• [AIM] For each statement below, decide whether it agrees with the piece on the ladder and the bridge, and answer yes or no with the words from the piece that decide it: (a) people can climb their way to God; (b) Jesus fulfilled over 300 Old Testament prophecies; (c) comparing ourselves with others around us reveals our moral quotient.

• [EXCERPT TO READ]
The Ladder vs The Bridge

March 30, 2005

 

Hitler, Manson, Bill Clinton, Billy Graham, Mother Theresa; where would you place each of these on the moral ladder? Upon which rung would these or others be placed by God Himself?

What if your ladder differs from the ladder of others?

Can you say enough prayers, do enough good deeds, fast enough, repent enough, or do anything "good" enough to earn your acceptance before God? Can you climb the metaphorical moral ladder up to God? How many rungs must one climb in order to reach the heavenly realms?

Who decides, ultimately, where the standard for human accomplishment and moral excellence is determined?

Which of us knows anything about the inner life, thoughts, and motivations of any of those listed above or any others? Is there a standard? What is it? Who is it? Where is it?

 

The questions above bring us to a sobering and ultimately life giving reality; we cannot climb our way to God. That is the Easter message, friends. We will never agree on the height or width of the proverbial ladder to God. God has not intended to allow each of us to decide how we "reach" Him. Jesus is God's plan to reach us. Rather than climbing some never ending moral ladder, God intends for us to walk with Christ across the bridge of the cross. The cross stands as God's clear message that only sinless perfection will do because He is Holy and we can never hit that mark. Only Christ, the perfect one, lived a sinless life and died in our stead to make a way "across" for us. He bore the wrath of God's fury against the sin of humanity and the sin in our hearts. In ourselves, we could not bear that wrath or atone for it. And we cannot measure ourselves against others around us in order to find our moral quotient, for "all have fallen short of God's demand for moral perfection". If we look at others we may feel more or less "moral" depending upon the relative moral character of those to whom we compare ourselves. But Jesus told even the most devoted religious people of His day that they fell far short of what God was calling them to. Yet He offered life to ANY who would humbly accept this truth and climb off the ladder and cry out to God for a genuine transformation of the soul.

 

If we have any hope of truly connecting with God and living an authentic Christian life we must abandon our hope in our own goodness and trust that God, through Christ, extends His grace to cover our sins and offer us a life of abundant grace before Him. This Jesus, yes the historical Jesus, is alive and well and active in this world in the hearts of believers. History tells us that the grave was indeed found empty. And despite all the attempts of so called "academics" to debunk the Resurrection event, it stands today as the most important event in the History of the world. It is the reality of Jesus' resurrection from the grave that promises us God's activity in our lives. Paul said that without a real, physical, historical resurrection we would be without hope. This Jesus, who fulfilled over 300 Old Testament prophecies which were spoken of the Messiah hundreds of years prior (those odds make the lottery look like a slam dunk), and who healed the sick, gave sight to the blind, and cast out demons, is the same Jesus that restores lives and gives clarity, purpose, meaning and significance today. Let us not doubt that Jesus was indeed who He said He was. Further, let us abandon any suggestion that this historical figure was little more than a good guy or a moral teacher. He was more, much more.

• [DATA SHOWN]
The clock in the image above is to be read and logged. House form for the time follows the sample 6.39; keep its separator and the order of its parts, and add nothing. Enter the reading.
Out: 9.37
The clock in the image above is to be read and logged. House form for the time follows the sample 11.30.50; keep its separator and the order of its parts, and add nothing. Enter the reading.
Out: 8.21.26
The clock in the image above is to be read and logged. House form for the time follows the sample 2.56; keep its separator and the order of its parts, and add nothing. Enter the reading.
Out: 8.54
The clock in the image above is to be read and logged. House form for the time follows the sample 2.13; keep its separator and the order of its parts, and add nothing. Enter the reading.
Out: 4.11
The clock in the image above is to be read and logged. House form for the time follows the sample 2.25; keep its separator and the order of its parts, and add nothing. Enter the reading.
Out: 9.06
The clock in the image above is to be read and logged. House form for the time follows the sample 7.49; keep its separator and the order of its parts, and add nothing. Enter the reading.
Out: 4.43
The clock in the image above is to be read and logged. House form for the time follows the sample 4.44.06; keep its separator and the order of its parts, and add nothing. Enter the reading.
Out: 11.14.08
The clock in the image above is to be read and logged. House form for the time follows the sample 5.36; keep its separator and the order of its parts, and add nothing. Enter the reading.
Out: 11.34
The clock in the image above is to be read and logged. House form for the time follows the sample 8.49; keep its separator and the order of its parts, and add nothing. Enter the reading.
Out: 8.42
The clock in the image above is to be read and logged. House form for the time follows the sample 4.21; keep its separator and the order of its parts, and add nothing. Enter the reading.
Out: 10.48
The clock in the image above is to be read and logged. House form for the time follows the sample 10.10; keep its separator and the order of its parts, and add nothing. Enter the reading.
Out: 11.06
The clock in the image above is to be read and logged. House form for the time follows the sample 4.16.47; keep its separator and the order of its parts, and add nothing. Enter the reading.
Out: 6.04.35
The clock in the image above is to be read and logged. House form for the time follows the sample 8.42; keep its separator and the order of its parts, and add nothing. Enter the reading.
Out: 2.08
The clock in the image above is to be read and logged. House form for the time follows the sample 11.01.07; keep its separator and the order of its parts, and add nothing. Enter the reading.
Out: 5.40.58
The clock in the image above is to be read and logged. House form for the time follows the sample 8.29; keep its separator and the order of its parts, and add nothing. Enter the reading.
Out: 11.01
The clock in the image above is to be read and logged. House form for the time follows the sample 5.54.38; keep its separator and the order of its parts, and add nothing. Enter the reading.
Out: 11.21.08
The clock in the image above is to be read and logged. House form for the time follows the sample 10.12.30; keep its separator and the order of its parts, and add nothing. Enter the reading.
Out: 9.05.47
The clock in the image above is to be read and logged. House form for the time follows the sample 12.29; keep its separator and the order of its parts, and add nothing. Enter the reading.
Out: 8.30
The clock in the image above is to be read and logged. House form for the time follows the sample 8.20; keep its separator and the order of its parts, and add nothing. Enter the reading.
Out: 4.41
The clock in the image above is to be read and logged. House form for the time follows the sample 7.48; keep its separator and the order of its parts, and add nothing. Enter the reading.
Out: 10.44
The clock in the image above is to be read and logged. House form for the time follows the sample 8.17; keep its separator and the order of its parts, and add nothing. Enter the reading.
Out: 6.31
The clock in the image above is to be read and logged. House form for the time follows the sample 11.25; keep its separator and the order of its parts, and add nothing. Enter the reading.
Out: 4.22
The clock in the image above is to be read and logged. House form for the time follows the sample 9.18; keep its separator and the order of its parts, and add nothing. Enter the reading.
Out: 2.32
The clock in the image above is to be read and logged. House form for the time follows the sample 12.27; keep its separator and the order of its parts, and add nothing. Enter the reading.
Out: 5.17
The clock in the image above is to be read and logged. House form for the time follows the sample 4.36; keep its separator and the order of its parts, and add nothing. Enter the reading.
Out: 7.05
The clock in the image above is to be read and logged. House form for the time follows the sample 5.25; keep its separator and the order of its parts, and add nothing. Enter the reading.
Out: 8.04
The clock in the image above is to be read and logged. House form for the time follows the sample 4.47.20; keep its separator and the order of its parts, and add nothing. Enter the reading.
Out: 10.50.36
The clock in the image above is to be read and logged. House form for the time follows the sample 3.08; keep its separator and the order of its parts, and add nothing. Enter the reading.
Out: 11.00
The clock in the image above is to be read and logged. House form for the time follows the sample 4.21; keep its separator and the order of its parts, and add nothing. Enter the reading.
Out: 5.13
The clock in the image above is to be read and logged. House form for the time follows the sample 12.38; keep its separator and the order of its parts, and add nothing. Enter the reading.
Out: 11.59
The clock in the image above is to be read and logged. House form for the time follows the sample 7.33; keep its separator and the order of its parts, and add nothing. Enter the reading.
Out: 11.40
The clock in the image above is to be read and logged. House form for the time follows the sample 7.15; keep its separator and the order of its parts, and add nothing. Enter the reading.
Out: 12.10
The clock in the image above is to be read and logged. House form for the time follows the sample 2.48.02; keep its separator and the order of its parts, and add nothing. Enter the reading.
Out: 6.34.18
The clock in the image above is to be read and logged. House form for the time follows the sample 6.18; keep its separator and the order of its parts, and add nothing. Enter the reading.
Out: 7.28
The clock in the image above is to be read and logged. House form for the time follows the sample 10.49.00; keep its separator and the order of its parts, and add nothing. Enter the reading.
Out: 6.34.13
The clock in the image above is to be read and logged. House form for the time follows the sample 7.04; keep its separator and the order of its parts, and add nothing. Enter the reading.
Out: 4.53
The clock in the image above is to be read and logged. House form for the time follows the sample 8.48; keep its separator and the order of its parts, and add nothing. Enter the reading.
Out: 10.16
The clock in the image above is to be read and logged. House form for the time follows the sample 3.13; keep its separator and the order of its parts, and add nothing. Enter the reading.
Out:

• [EXERCISE ANSWER]
(a) No: "we cannot climb our way to God."
(b) Yes: "who fulfilled over 300 Old Testament prophecies"
(c) No: "we cannot measure ourselves against others around us in order to find our moral quotient"